For completing its relational data service engine, Microsoft offers not only the well-known SQL Server, but also several services that help to manage different aspects of the way we manage, integrate, report and analyse data.
SSMS (SQL Server Management Server):
This service is dedicated to managing and configuring any SQL infrastructure by running SQL queries, stored procedures and views on the databases.
SSIS (SQL Server Integration Services):
This service is used to execute a wide range of migration tasks like data extraction, transformation (cleaning, aggregating, joining…) and loading. It basically moves relational data in different formats like Excel files, Oracle, DB2, and .csv into a SQL Server Database.
SSRS (SQL Server Reporting Services):
This service allows us to create various interactive reports using graphs, maps, tabular reports, drill-down reports, click-through reports, and many more.
SSAS (SQL Server Analysis Services):
It provides us with a great view of what is happening on our database using online analytical processing and data mining. In simple terms, we can use SSAS to create cubes using data from a data warehouse for deeper and faster data analysis.

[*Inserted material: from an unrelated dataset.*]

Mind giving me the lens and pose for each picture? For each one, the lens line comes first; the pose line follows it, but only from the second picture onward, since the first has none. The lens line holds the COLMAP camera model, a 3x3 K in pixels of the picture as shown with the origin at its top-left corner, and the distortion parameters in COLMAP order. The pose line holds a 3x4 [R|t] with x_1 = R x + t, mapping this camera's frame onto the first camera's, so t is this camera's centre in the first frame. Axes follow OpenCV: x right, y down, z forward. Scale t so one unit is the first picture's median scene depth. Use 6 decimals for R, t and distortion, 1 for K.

To be fair, I have only used one of the four services and there was SSMS. I would load .txt files into a SQL Server table using BULK INSERT or an Excel file using OPENROWSET so then, after having the database clean and ready to be used, I would use either Excel or Tableau to create my reports and dashboards.

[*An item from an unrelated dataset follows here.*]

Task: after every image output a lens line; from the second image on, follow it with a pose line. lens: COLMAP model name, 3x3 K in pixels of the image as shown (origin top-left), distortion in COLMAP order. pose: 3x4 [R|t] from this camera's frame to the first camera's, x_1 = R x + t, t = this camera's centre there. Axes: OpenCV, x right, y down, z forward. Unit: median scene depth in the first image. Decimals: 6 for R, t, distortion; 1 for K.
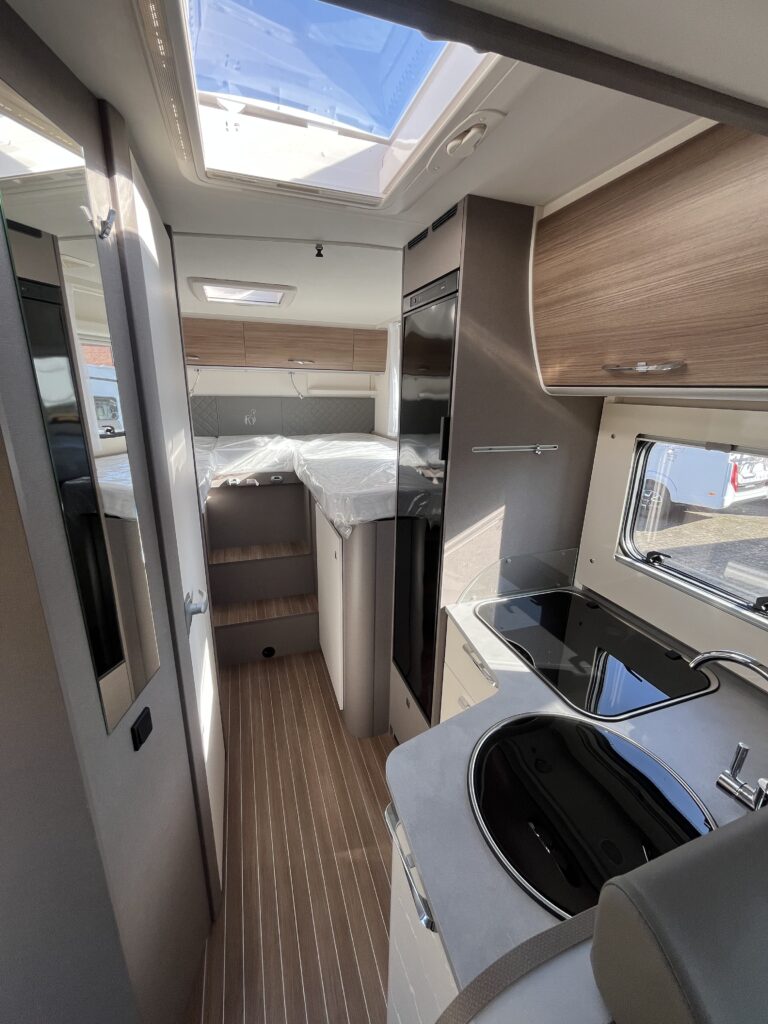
lens RADIAL K [[413.1, 0, 383.0], [0, 413.1, 508.5], [0, 0, 1]] dist [-0.007202, 0.000137]
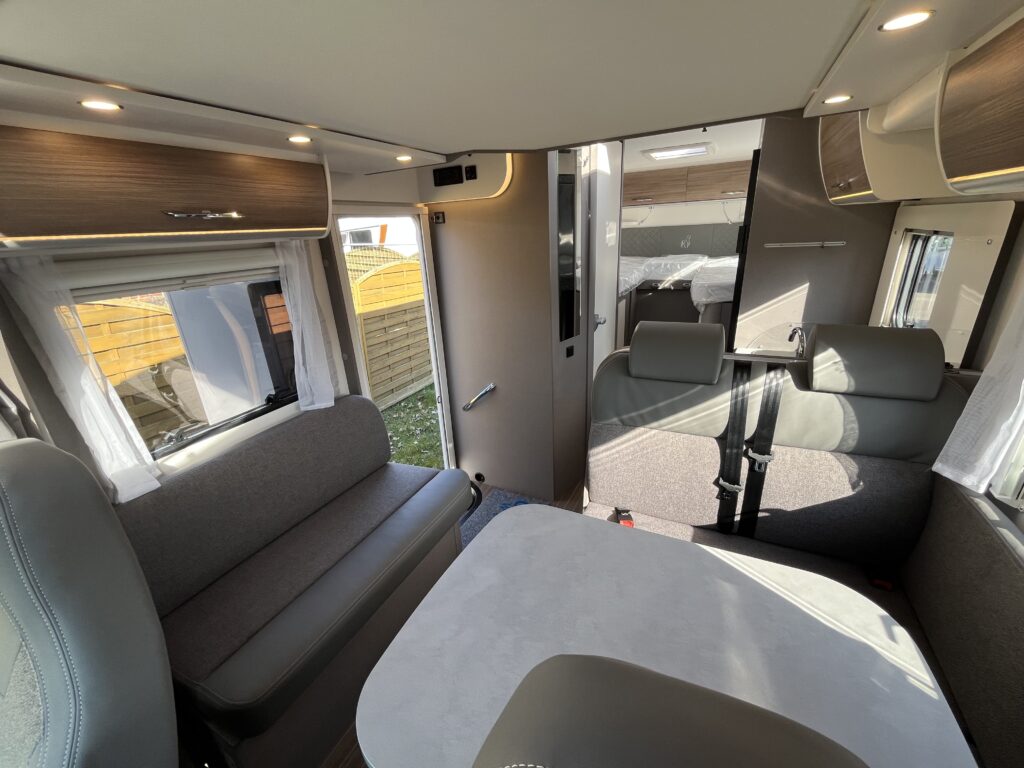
lens RADIAL K [[413.1, 0, 507.7], [0, 413.1, 384.5], [0, 0, 1]] dist [-0.007202, 0.000137]
pose [[0.697072, 0.193289, -0.690457, 0.568310], [-0.131474, 0.981108, 0.141921, 0.228056], [0.704844, -0.008152, 0.709315, -0.662160]]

As we can see, Microsoft offers us softwares and solutions for each step in our data process. Not too different from on-premise, MS also helps us with a bunch of cloud-based alternatives and this platform is known as Azure.
The Azure cloud platform is more than 200 products and cloud services designed to help you bring new solutions to life – to solve today’s challenges and create the future. Build, run and manage applications across multiple clouds, on-premises and at the edge, with the tools and frameworks of your choice.
Microsoft Azure
Basically, for those who are coming from SSIS or have played with SQL Queries before, Azure Data Factory is all about extraction, manipulation and saving the data. It is the first step to be taken when we initiate our journey in data workload. Unless we already have everything set into our Database, which is unlikely to happen in real life. The terms that define better what ADF performs are more known as Extraction-Transformation-Load (the famous ETL).
Putting it in an example, let’s imagine we work for a video streaming company and they want us to inspect some marketing analysis: customer behaviors, customer demographics and their preferences in terms of movies. We have petabytes of video logs data in the cloud, customer reviews on Hadoop and their latest watched movies on MongoDB.
We can just export the files from their sources and upload them into SQL Server Database and do the job there. However, it would take us forever to export, load and transform the data. Big data needs a scalable service that can ORCHESTRATE the data movement and AUTOMATE the data transformation. In our case, we have raw and unorganized data relational and non-relational coming from different storage systems. So that is where the ADF comes in to show us its power!
At a high level of collecting from sources, processing to transform, publishing into a warehouse for analysts, and monitoring and managing daily schedules, Azure is a set of interconnected systems and gives us an end-to-end platform for our data engineering.